- _Задание a_: Масштабируйте строки данных с самого начала до строки с «road: (479, 451)» включительно. Выведите эти строки заново вместе с запросами, а координаты точек в ответах умножьте на 1,75 и округлите до целых, половины вверх.
=== Показанный текст ===
Анна Орлова – Женщина модерна. Гендер в русской культуре 1890–1930-х годов (страница 102)
У нас в классе была девочка очень красивая, красилась, стала беременной. Это был 9-ый класс после блокады. С 43-го года, когда офицеры стали носить погоны, Сталин дал понять, что у нас не просто страна, а империя. После войны, после того, как девочки стали носить формы, ввели раздельное обучение. Объяснили девочкам, что они — девочки, а мальчикам, что они — мальчики. А до этого — «военная тайна», все одинаковые[1514].
Все одинаковые — так ли? Уничтожение гендерных различий шло по линии превращения девочек в мальчиков, а не наоборот. Унисекс не переставал быть неким гендером, только этот гендер шел вразрез с тем, что до этого времени считалось принадлежностью гендера женского.
=== Исходные строки ===
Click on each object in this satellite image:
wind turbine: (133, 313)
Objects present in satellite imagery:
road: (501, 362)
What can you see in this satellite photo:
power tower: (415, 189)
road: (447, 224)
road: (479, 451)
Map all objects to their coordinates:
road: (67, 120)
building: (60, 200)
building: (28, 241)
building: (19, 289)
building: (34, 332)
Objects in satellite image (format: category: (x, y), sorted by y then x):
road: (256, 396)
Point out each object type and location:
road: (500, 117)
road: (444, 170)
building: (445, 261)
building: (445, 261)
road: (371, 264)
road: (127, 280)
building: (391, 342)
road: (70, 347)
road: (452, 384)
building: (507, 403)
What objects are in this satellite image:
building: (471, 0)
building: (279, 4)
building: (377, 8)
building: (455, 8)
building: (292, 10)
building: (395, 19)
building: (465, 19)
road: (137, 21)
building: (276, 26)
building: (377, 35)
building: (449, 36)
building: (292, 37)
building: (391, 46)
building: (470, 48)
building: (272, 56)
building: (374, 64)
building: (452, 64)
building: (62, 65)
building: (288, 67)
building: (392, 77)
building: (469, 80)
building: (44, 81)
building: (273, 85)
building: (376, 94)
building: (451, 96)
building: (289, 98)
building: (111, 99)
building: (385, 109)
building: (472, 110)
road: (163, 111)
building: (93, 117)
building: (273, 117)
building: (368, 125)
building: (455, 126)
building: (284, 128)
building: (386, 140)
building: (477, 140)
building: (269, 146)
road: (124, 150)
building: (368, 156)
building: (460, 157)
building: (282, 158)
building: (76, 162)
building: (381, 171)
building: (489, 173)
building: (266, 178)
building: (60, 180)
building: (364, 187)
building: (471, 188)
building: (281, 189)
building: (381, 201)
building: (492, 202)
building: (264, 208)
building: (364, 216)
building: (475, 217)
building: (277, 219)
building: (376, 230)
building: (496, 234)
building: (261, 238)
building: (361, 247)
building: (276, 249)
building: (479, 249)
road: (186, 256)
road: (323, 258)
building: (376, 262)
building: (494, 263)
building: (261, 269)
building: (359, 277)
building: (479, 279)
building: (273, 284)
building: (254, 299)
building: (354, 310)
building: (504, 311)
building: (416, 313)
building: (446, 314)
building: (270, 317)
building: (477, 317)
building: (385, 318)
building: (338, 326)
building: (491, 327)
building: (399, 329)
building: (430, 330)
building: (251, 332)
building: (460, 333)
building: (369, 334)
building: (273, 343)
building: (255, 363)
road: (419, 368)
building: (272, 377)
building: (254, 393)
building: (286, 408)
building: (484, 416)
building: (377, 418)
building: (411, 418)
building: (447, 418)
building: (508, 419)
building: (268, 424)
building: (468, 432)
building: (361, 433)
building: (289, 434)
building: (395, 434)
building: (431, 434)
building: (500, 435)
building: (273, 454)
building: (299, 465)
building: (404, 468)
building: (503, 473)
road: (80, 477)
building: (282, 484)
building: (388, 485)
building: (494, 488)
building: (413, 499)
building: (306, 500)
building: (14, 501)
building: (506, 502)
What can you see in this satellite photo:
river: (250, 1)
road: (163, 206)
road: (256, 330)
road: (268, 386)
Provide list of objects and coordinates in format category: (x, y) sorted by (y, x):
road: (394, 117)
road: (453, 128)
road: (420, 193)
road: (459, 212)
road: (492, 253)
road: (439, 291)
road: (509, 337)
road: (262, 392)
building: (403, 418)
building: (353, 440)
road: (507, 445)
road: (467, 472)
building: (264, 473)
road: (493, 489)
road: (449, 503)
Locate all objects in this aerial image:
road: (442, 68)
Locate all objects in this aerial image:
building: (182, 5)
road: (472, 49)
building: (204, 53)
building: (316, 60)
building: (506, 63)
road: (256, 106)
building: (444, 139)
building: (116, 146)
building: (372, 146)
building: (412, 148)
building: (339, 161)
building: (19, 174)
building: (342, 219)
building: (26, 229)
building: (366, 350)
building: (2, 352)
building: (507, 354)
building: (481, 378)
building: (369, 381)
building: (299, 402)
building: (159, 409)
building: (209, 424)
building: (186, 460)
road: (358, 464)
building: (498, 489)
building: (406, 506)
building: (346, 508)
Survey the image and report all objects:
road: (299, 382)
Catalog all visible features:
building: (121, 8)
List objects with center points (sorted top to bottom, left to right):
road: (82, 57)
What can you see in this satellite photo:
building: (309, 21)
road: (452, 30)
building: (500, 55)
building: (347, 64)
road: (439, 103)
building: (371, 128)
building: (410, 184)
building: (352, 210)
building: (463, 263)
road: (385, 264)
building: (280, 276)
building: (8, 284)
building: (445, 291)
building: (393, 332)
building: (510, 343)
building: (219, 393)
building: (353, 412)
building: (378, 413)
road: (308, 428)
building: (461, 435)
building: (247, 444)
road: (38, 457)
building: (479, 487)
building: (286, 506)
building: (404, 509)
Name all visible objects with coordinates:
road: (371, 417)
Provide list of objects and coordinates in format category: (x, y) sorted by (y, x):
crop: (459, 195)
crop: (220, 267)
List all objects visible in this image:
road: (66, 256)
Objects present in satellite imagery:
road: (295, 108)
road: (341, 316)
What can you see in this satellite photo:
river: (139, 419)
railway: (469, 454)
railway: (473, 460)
===
- _Задание b_: Отредактируйте отрывок текста о гендере от «Анна Орлова –» до «принадлежностью гендера женского.», заменив «погоны» на «кители».

- _Результат a_:
Click on each object in this satellite image:
wind turbine: (233, 548)
Objects present in satellite imagery:
road: (877, 634)
What can you see in this satellite photo:
power tower: (726, 331)
road: (782, 392)
road: (838, 789)

- _Результат b_:
Анна Орлова – Женщина модерна. Гендер в русской культуре 1890–1930-х годов (страница 102)
У нас в классе была девочка очень красивая, красилась, стала беременной. Это был 9-ый класс после блокады. С 43-го года, когда офицеры стали носить кители, Сталин дал понять, что у нас не просто страна, а империя. После войны, после того, как девочки стали носить формы, ввели раздельное обучение. Объяснили девочкам, что они — девочки, а мальчикам, что они — мальчики. А до этого — «военная тайна», все одинаковые[1514].
Все одинаковые — так ли? Уничтожение гендерных различий шло по линии превращения девочек в мальчиков, а не наоборот. Унисекс не переставал быть неким гендером, только этот гендер шел вразрез с тем, что до этого времени считалось принадлежностью гендера женского.